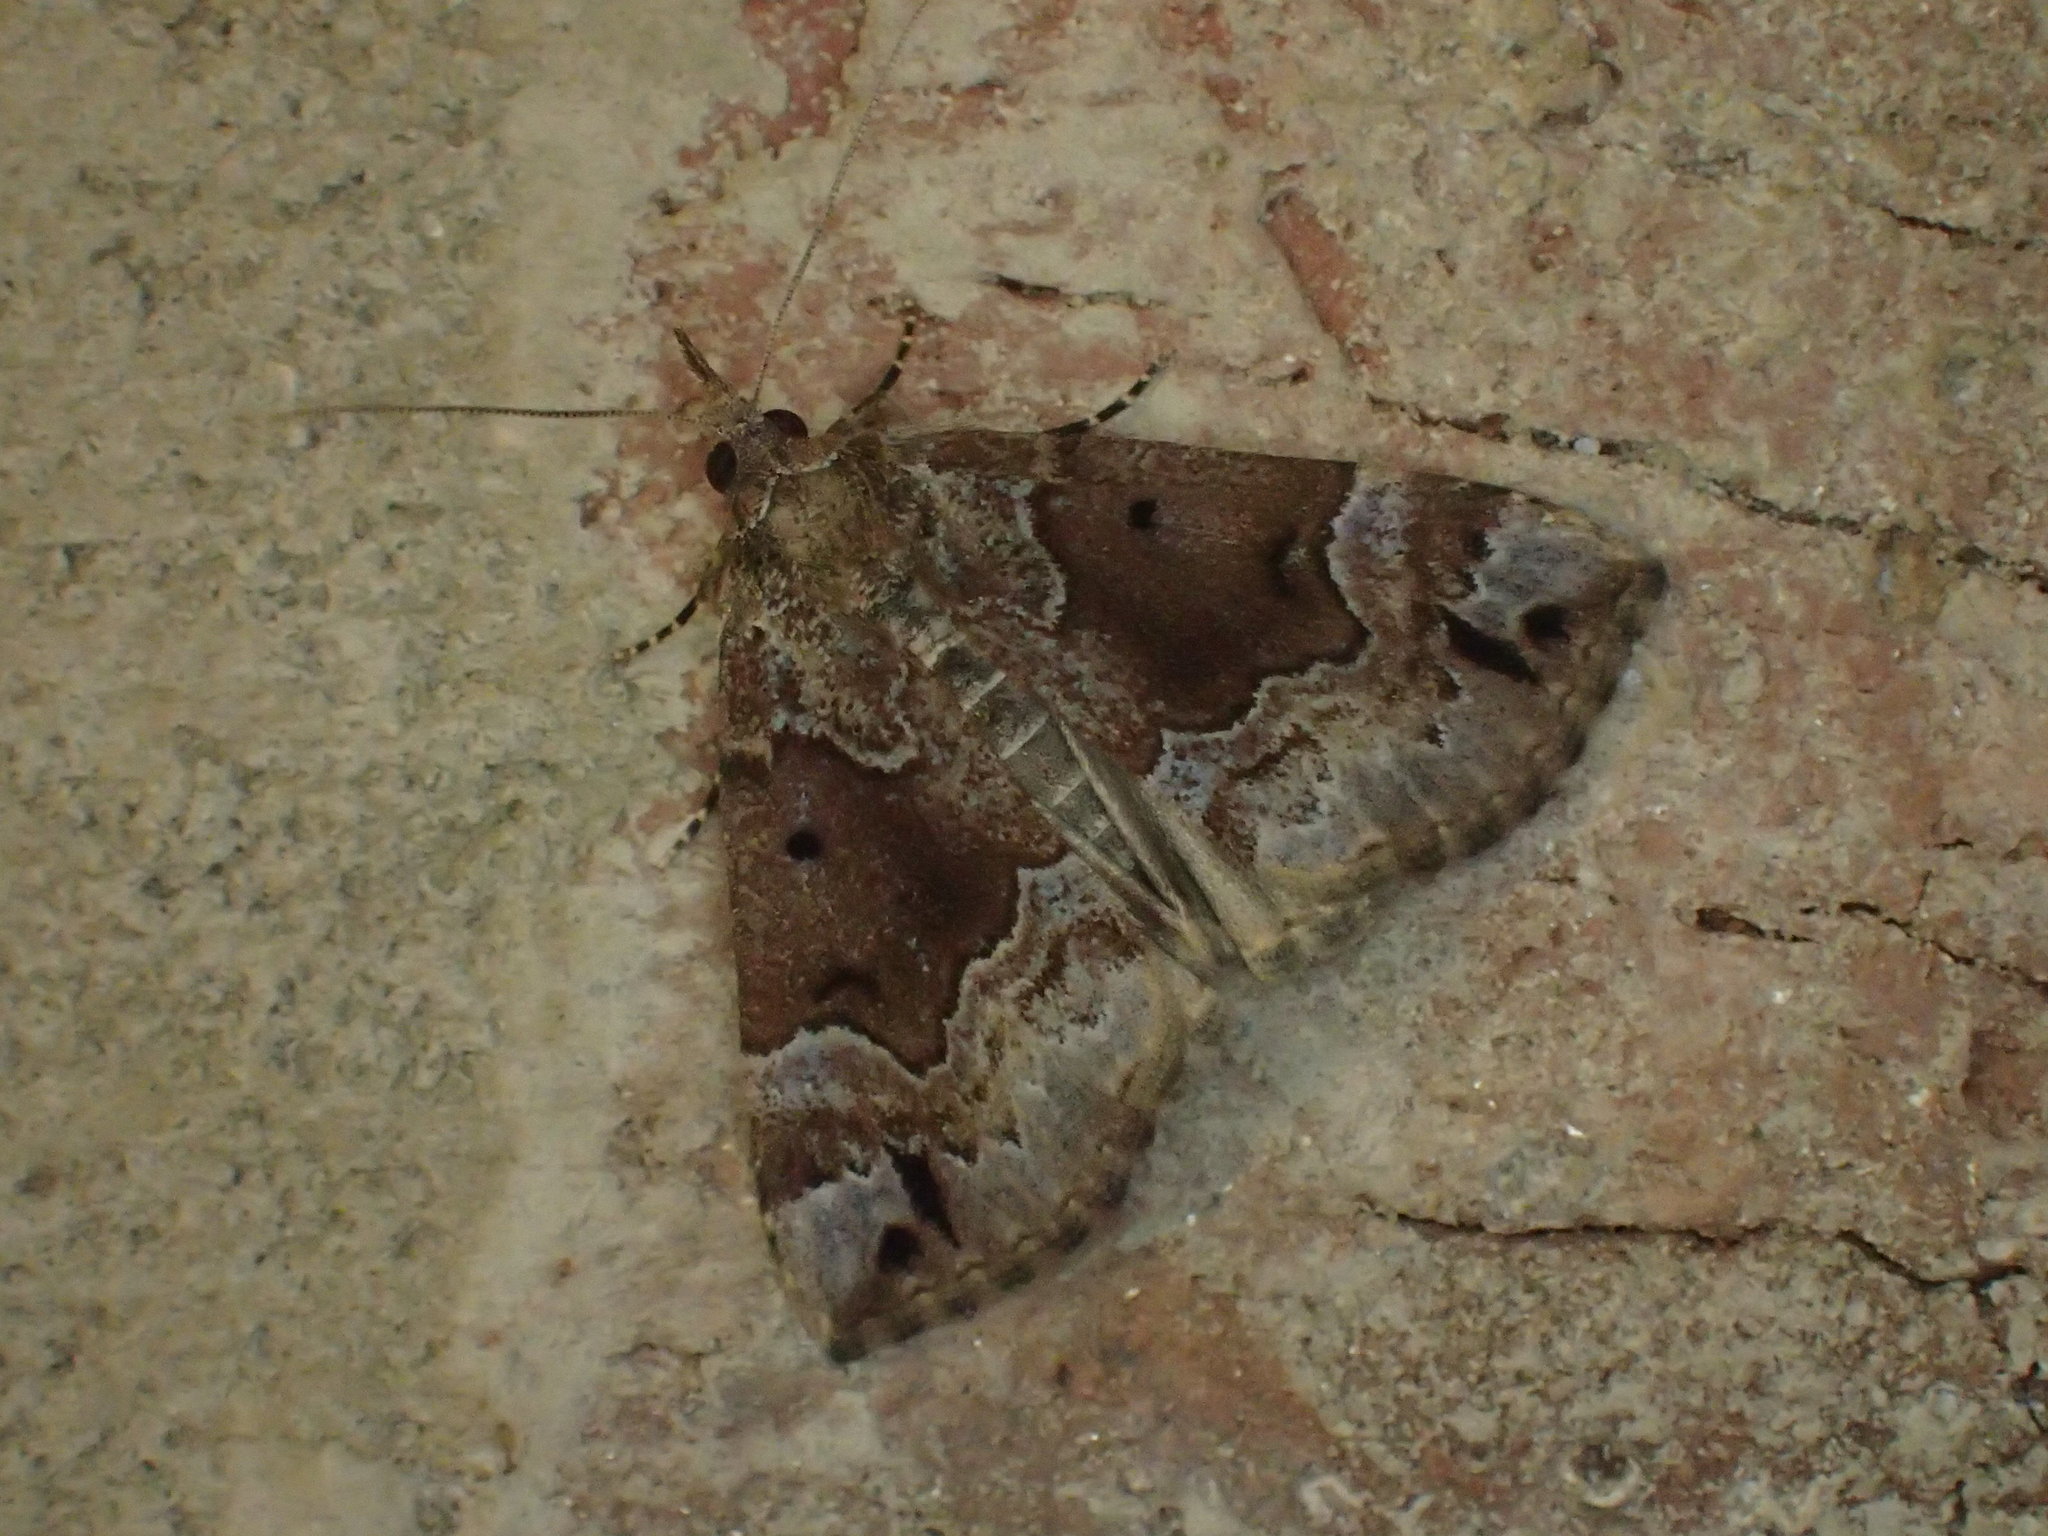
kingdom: Animalia
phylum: Arthropoda
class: Insecta
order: Lepidoptera
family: Erebidae
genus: Hypena
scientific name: Hypena palparia
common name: Mottled bomolocha moth
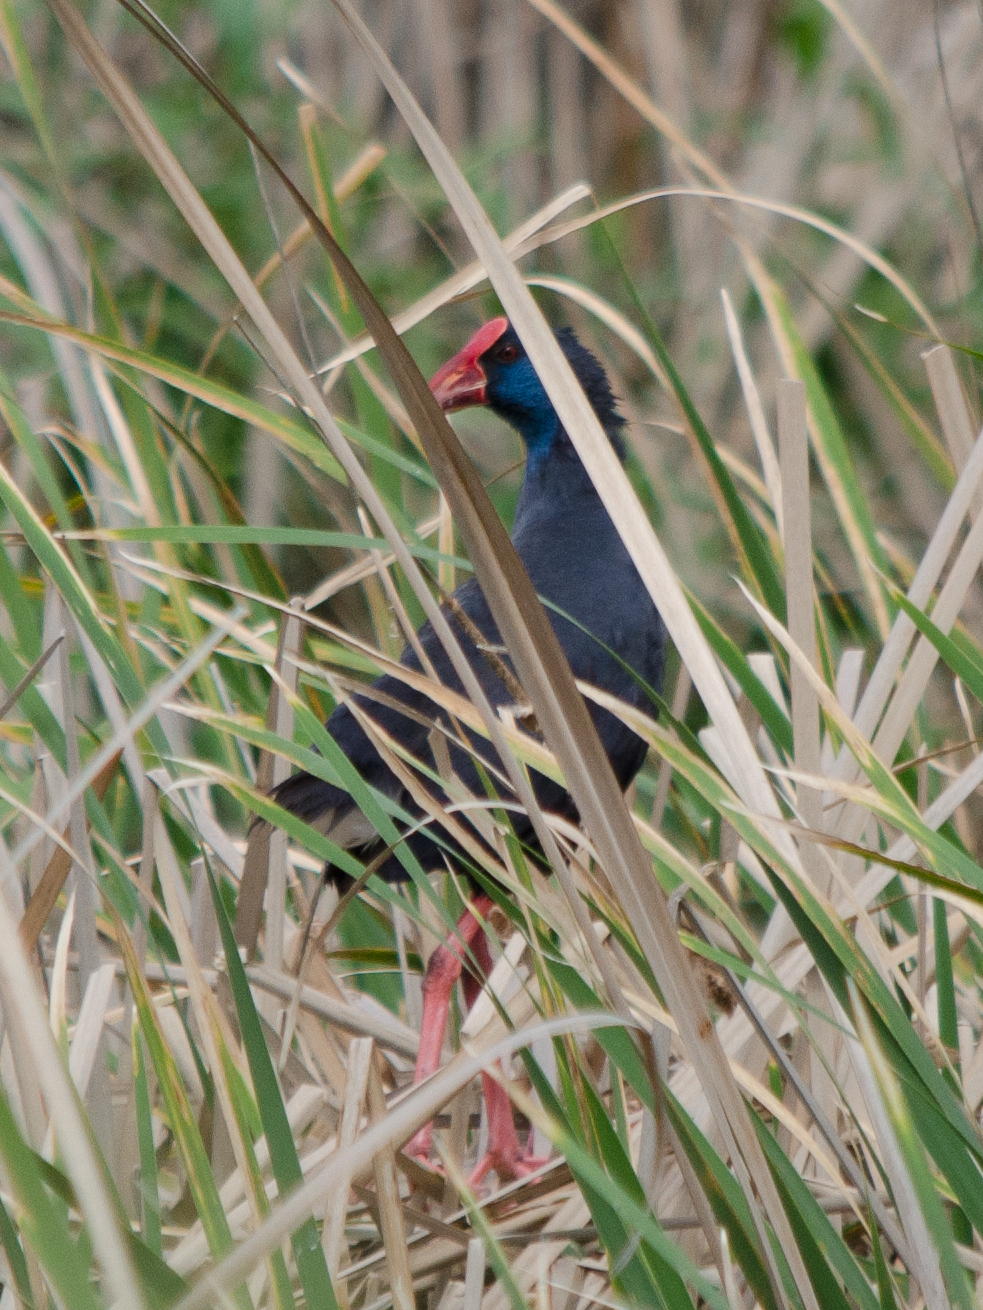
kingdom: Animalia
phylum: Chordata
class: Aves
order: Gruiformes
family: Rallidae
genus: Porphyrio
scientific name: Porphyrio porphyrio
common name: Purple swamphen
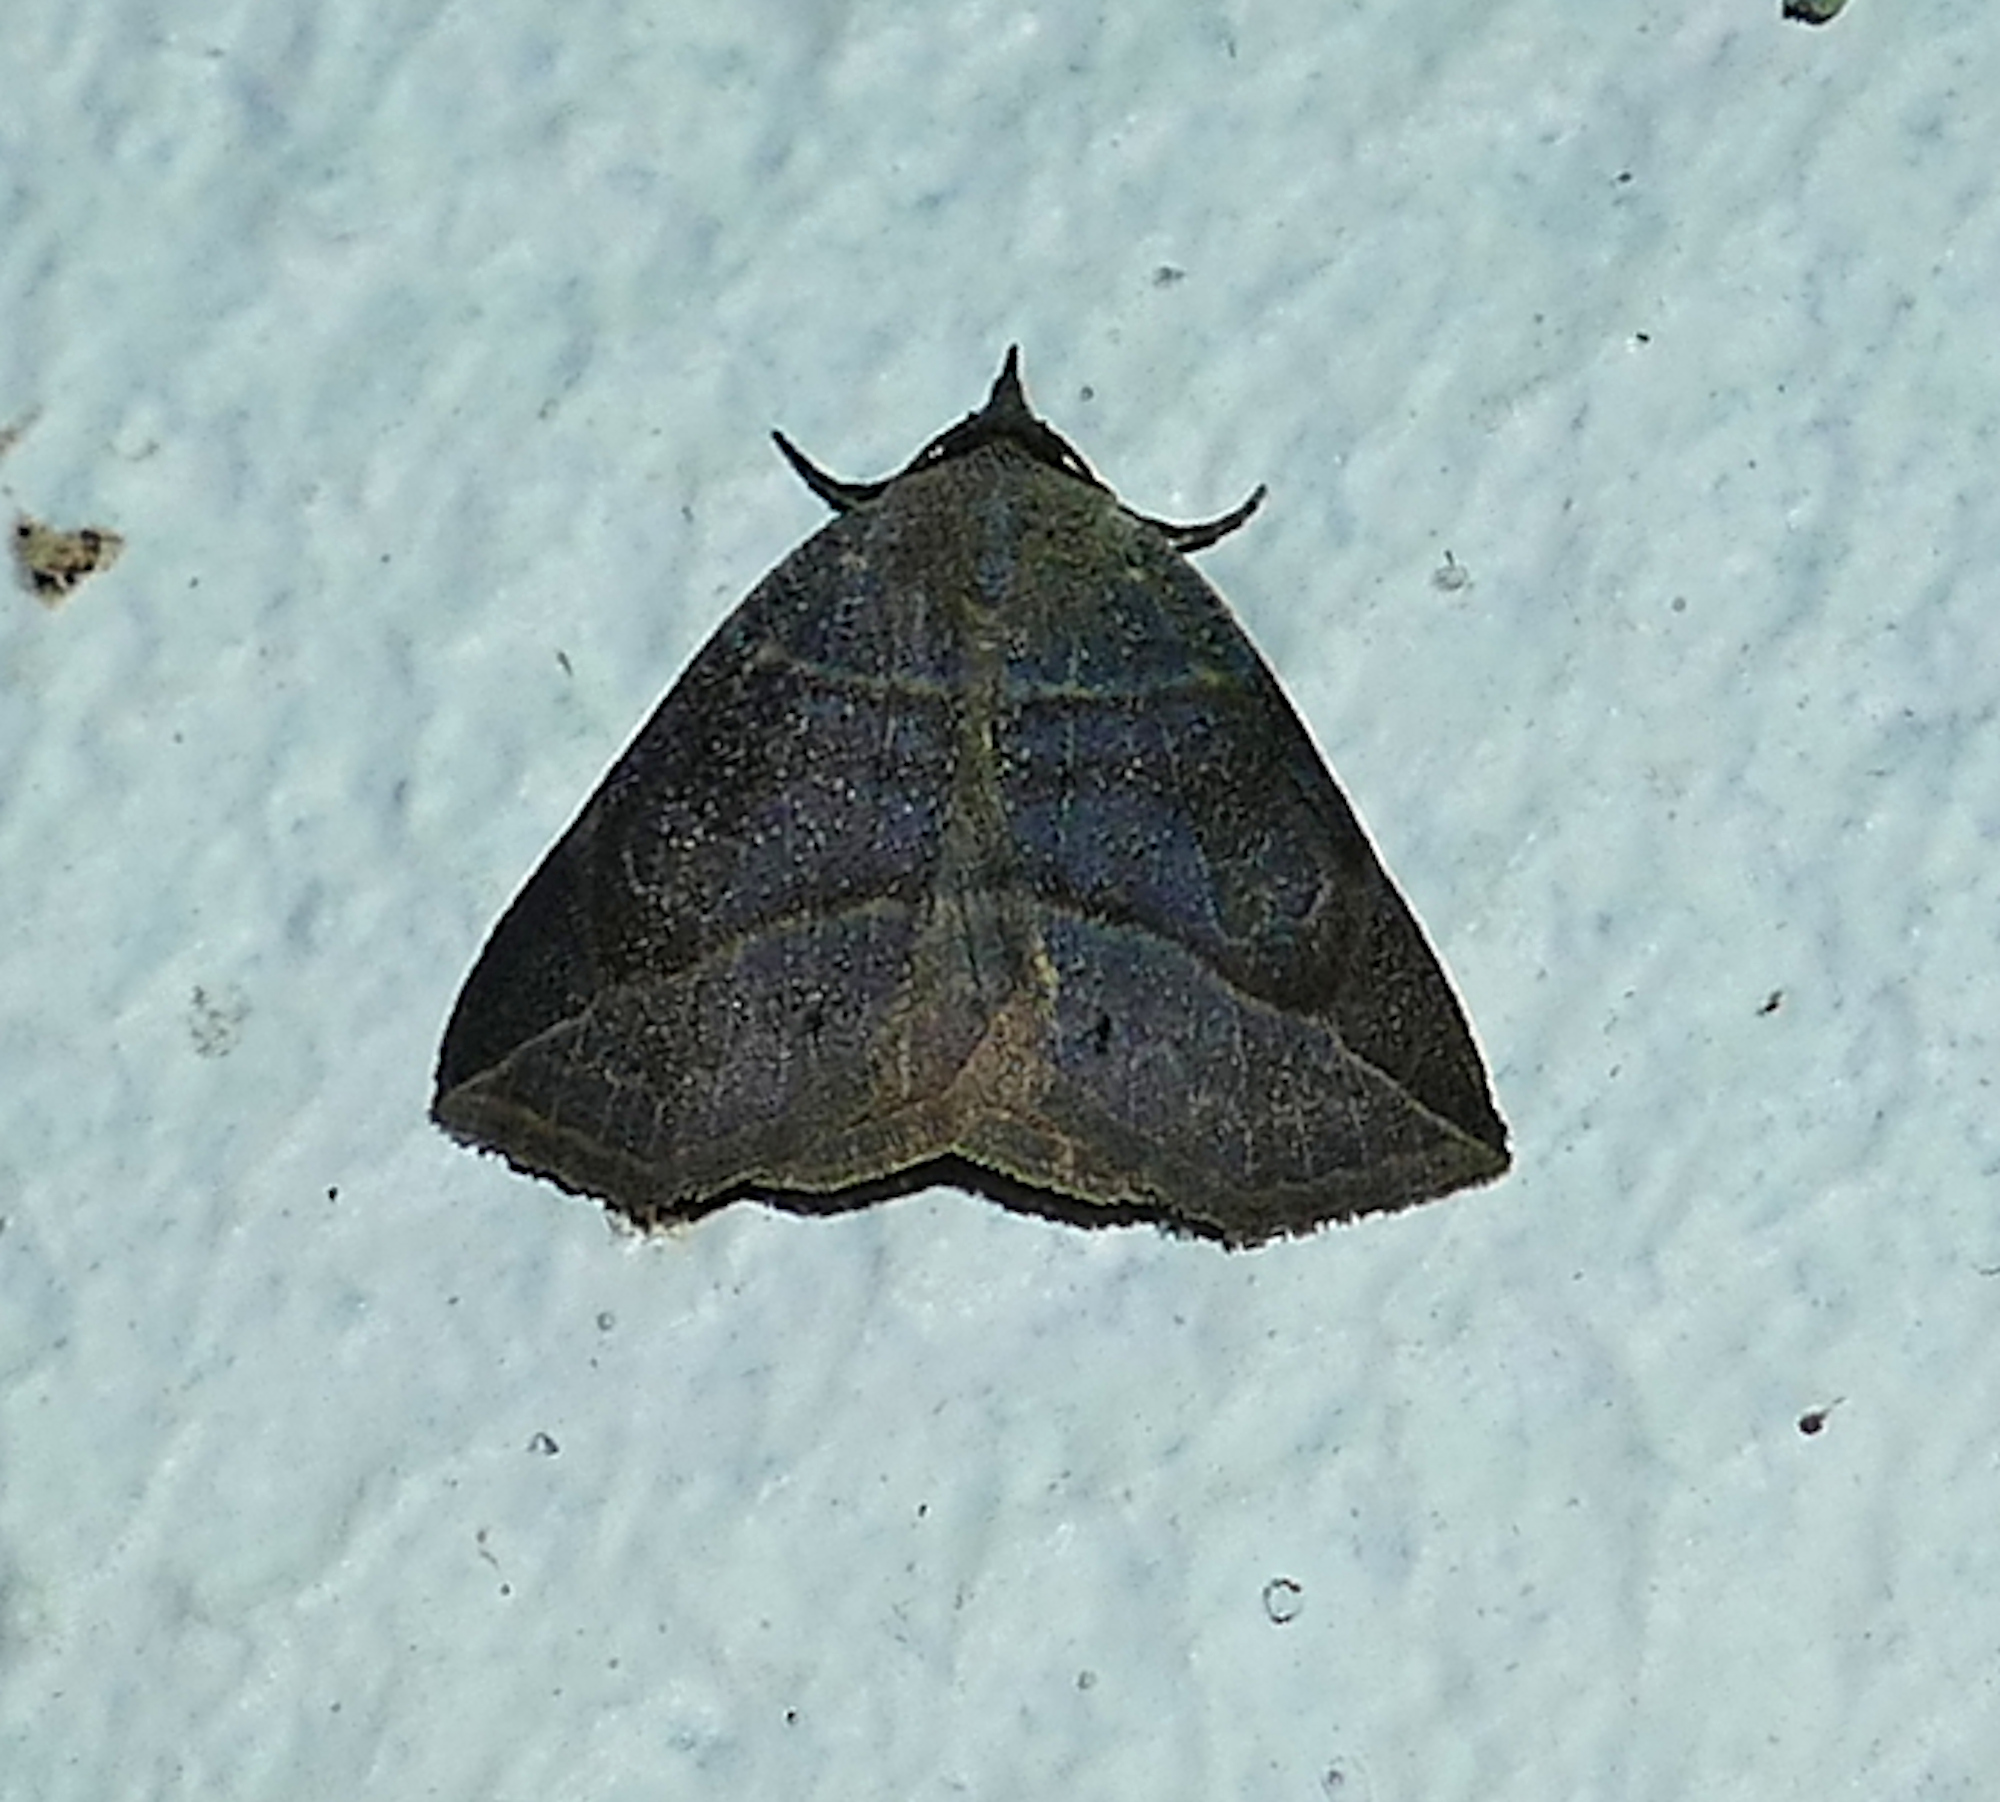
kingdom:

___

== What to produce ==
Copy out every line that names the living things in the records above, kingdom through common name, keeping the same order and wording. Leave out the pictures.

== Solution to the problem ==
kingdom: Animalia
phylum: Arthropoda
class: Insecta
order: Lepidoptera
family: Erebidae
genus: Hypena
scientific name: Hypena palparia
common name: Mottled bomolocha moth
kingdom: Animalia
phylum: Chordata
class: Aves
order: Gruiformes
family: Rallidae
genus: Porphyrio
scientific name: Porphyrio porphyrio
common name: Purple swamphen
kingdom:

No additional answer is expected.